[Collected data]
■ ■ ■ ■ ■
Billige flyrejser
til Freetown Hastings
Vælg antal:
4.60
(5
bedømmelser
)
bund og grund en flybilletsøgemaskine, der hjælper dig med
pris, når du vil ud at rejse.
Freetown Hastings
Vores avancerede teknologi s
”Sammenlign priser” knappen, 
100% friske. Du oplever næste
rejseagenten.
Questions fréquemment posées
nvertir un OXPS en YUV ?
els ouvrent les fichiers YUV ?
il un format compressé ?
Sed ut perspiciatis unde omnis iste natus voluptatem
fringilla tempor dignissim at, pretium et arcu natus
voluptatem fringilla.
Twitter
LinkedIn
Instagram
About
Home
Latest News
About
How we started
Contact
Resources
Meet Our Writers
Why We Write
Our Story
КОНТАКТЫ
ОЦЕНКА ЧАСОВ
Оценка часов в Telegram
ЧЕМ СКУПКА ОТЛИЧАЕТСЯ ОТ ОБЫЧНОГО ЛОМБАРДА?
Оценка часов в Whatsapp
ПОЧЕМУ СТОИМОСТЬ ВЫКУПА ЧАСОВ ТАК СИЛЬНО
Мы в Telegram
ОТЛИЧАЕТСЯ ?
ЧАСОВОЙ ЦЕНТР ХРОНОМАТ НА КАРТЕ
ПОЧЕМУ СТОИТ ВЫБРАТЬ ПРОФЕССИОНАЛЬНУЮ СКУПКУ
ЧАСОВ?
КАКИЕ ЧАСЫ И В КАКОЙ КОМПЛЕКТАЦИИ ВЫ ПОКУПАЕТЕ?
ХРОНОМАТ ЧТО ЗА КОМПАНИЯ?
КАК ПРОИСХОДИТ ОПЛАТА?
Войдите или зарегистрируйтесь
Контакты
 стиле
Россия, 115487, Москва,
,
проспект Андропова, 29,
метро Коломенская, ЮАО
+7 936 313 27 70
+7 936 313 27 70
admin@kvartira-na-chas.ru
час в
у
■ ■ ■ ■ ■
Work instruction: Please set down exactly the lines running from the one with "ЧЕМ СКУПКА ОТЛИЧАЕТСЯ ОТ ОБЫЧНОГО ЛОМБАРДА?" to the last line of the entries above, both of them included, and no others.

Finished task:
ЧЕМ СКУПКА ОТЛИЧАЕТСЯ ОТ ОБЫЧНОГО ЛОМБАРДА?
Оценка часов в Whatsapp
ПОЧЕМУ СТОИМОСТЬ ВЫКУПА ЧАСОВ ТАК СИЛЬНО
Мы в Telegram
ОТЛИЧАЕТСЯ ?
ЧАСОВОЙ ЦЕНТР ХРОНОМАТ НА КАРТЕ
ПОЧЕМУ СТОИТ ВЫБРАТЬ ПРОФЕССИОНАЛЬНУЮ СКУПКУ
ЧАСОВ?
КАКИЕ ЧАСЫ И В КАКОЙ КОМПЛЕКТАЦИИ ВЫ ПОКУПАЕТЕ?
ХРОНОМАТ ЧТО ЗА КОМПАНИЯ?
КАК ПРОИСХОДИТ ОПЛАТА?
Войдите или зарегистрируйтесь
Контакты
 стиле
Россия, 115487, Москва,
,
проспект Андропова, 29,
метро Коломенская, ЮАО
+7 936 313 27 70
+7 936 313 27 70
admin@kvartira-na-chas.ru
час в
у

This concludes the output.